Menurutnya, begitu infrastruktur akan berdampak pada minat investor menanamkan investasi. Ia juga bilang bahwa pembangunan infrastruktur ini telah menurunkan biaya logistik dari yang sebelumnya 24% menjadi 14%. Sehingga harga-harga bisa lebih murah, dan hal ini bisa dilihat dari tingkat inflasi.

"Kalau dulu (inflasi) 8%, 9% bahkan 11%, sekarang bisa ditekan di bawah 3% dan terakhir di bulan lalu 2,58%," ungkap Jokowi.

Baca Juga: Sri Mulyani Laporkan Progres Pengembangan Coretax System ke Jokowi

Jokowi juga mengingatkan agar penawaran harga pada tender proyek infrastruktur tidak mengurangi kualitas dan estetika infrastruktur yang dibangun. Apalagi anggaran infrastruktur tersebar di kementerian/lembaga maupun pemerintah daerah. 

"Kompetisi itu baik, bersaing itu baik. Tapi kalo sudah membanting harga itu yang tidak baik," ucap Jokowi.

Dihubungi secara terpisah, Direktur Center of Economics and Law Studies (Celios) Bhima Yudhistira Adhinegara mengatakan, permasalahan infrastruktur bukan hanya pada hasil akhir penurunan biaya logistik.

"Itupun juga bisa dibantah karena terjadi penurunan indeks daya saing logistik dari Bank Dunia 17 peringkat turun," ujar Bhima.

Baca Juga: ASN Pindah ke IKN, Setoran Pajak ke DKI Jakarta Berpotensi Turun

Bhima menyoroti, proses perencanaan logistik infrastruktur yang dibangun belum optimal mampu mendorong kecepatan pengiriman barang dari industri ke pelabuhan, terutama yang berorientasi pada ekspor. 

Kemudian, masih terdapat jalan tol yang ternyata didominasi kendaraan pribadi.

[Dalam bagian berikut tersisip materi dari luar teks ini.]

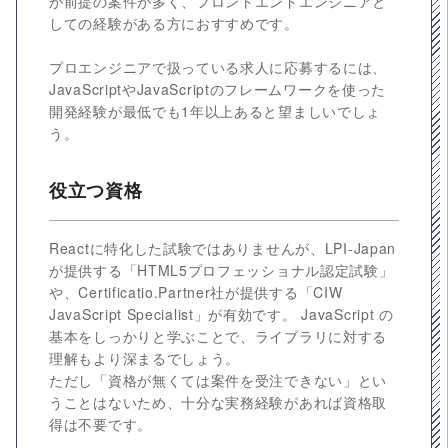
が前提の案件が多く、フロントエンドエンジニアと
しての経験がある方におすすめです。
プロエンジニアで扱っている求人に応募するには、
JavaScriptやJavaScriptのフレームワークを使った
開発経験が最低でも1年以上あると望ましいでしょ
う。
役立つ資格
Reactに特化した試験ではありませんが、LPI-Japan
が提供する「HTML5プロフェッショナル認定試験」
や、Certificatio.Partner社が提供する「CIW
JavaScript Specialist」が有効です。 JavaScript の
基本をしっかりと学ぶことで、ライブラリに対する
理解もより深まるでしょう。
ただし「資格が無くては案件を受注できない」とい
うことはないため、十分な実務経験があれば資格取
得は不要です。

Sementara angkutan truknya masih melewati jalan arteri. Hal ini kemungkinan karena mahalnya tarif tol.

Kemudian, bisa dilihat juga multiplier effect pembangunan infrastruktur kepada industri dan jasa konstruksi nasional.

Karena beberapa tahun belakangan terjadi lonjakan impor pada mesin yang ditengarai dampak masifnya proyek infrastruktur.

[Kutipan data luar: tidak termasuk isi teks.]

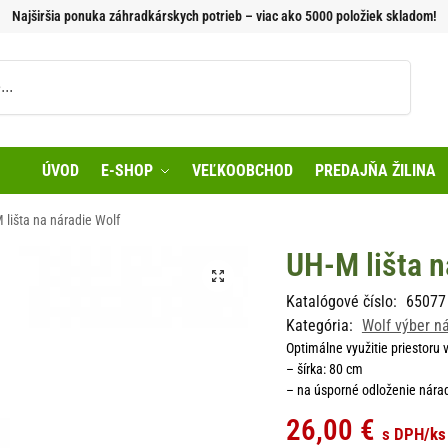
Najširšia ponuka záhradkárskych potrieb – viac ako 5000 položiek skladom!
Vyhľadávanie
ÚVOD
E-SHOP
VEĽKOOBCHOD
PREDAJŇA ŽILINA
 lišta na náradie Wolf
UH-M lišta n
Katalógové číslo:
65077
Kategória:
Wolf výber n
Optimálne využitie priestoru 
– šírka: 80 cm
– na úsporné odloženie nára
26,00
€
s DPH
/ks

"Jadi ini salah satu PR, misalnya kereta cepat Jakarta-Bandung itu banyak mesin diperoleh dari impor," ucap Bhima.

Selain itu, pada saat masifnya pembangunan infrastruktur, terdapat permasalahan sub kontraktor mengeluh soal pembayaran yang terlambat. 

Baca Juga: Menteri ESDM Lapor Area Pengembangan Migas ke Jokowi

Padahal infrastruktur diharapkan bisa menggerakkan pelaku usaha swasta. Baik yang skala UMKM maupun jasa pendukung infrastruktur yang menengah besar.

"Tapi mungkin karena ada permasalahan likuiditas BUMN karya, pembayarannya jadi tertunda, jadi justru disesalkan juga dalam pembangunan infrastruktur," pungkas Bhima.

Seperti diketahui, dalam sepuluh tahun terakhir telah terbangun 2.143 Km jalan tol, pembangunan 27 bandar udara baru, dan 43 bendungan baru.